Diverso è il tema, pure in questa occasione sollevato, della tassazione delle multinazionali americane, in particolare le imprese di internet e di e-commerce. Questo a sua volta è duplice. Uno deriva dalla legislazione fiscale degli Usa, che di fatto consente alle imprese americane di non pagare imposte sugli utili prodotti all’estero finché non vengono rimpatriati. Credo che lo scopo politico dell’amministrazione fosse di indurre le imprese americane ad espandersi nel mondo. Ma quella era l’epoca del “famigerato” SIM, il mitico Stato Imperialista delle Multinazionali, mentre oggi c’è la globalizzazione.

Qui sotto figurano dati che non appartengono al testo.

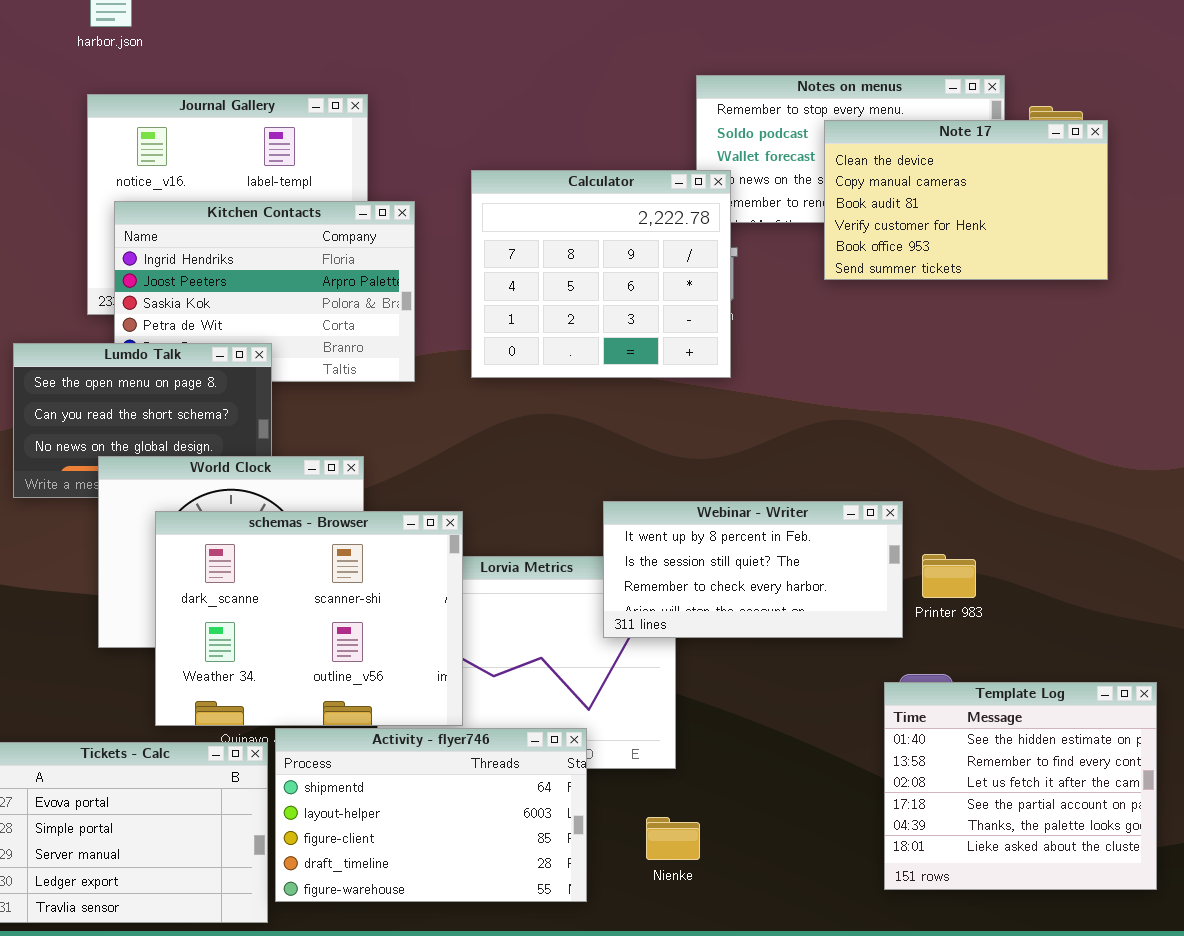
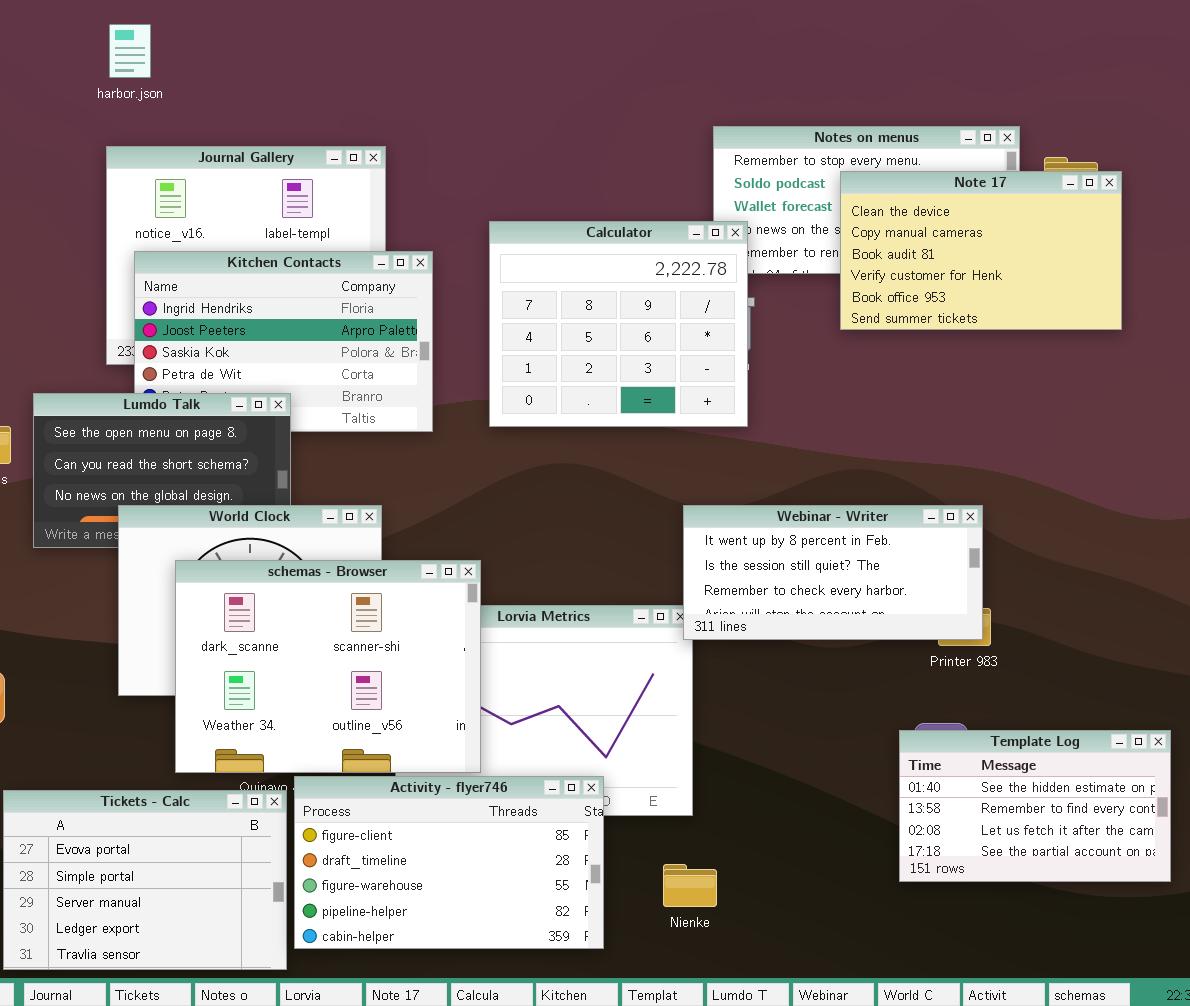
Webinar - Writer: [603,501,903,638] -> [683,505,983,640], moved
Template Log: [884,682,1157,890] -> [899,730,1171,882], resized
Activity - flyer746: [275,728,587,902] -> [294,776,604,949], scrolled down 2 rows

L’altro tema è quello del luogo dove si consideri si realizzi, e quindi vada tassata, l’attività di un’impresa. Se il prodotto sono auto o elettrodomestici, la cosa è semplice. Ma se l’azienda opera in “mercati a due versanti”, uno in cui regala servizi e raccoglie dati, l’altro in cui vende dati e raccoglie soldi, in quale dei due versanti (e quindi dei due Paesi) “lavora” nel senso tradizionale del termine? È vero che sovente anche le aziende in questione utilizzano il sistema dei ruling, e che quindi anche a loro si applicano le considerazioni precedenti. Ma il problema di fondo è un altro, e altri i temi che esso solleva, ed è bene tenerli distinti da quelli che riguardano Juncker e il Lussemburgo.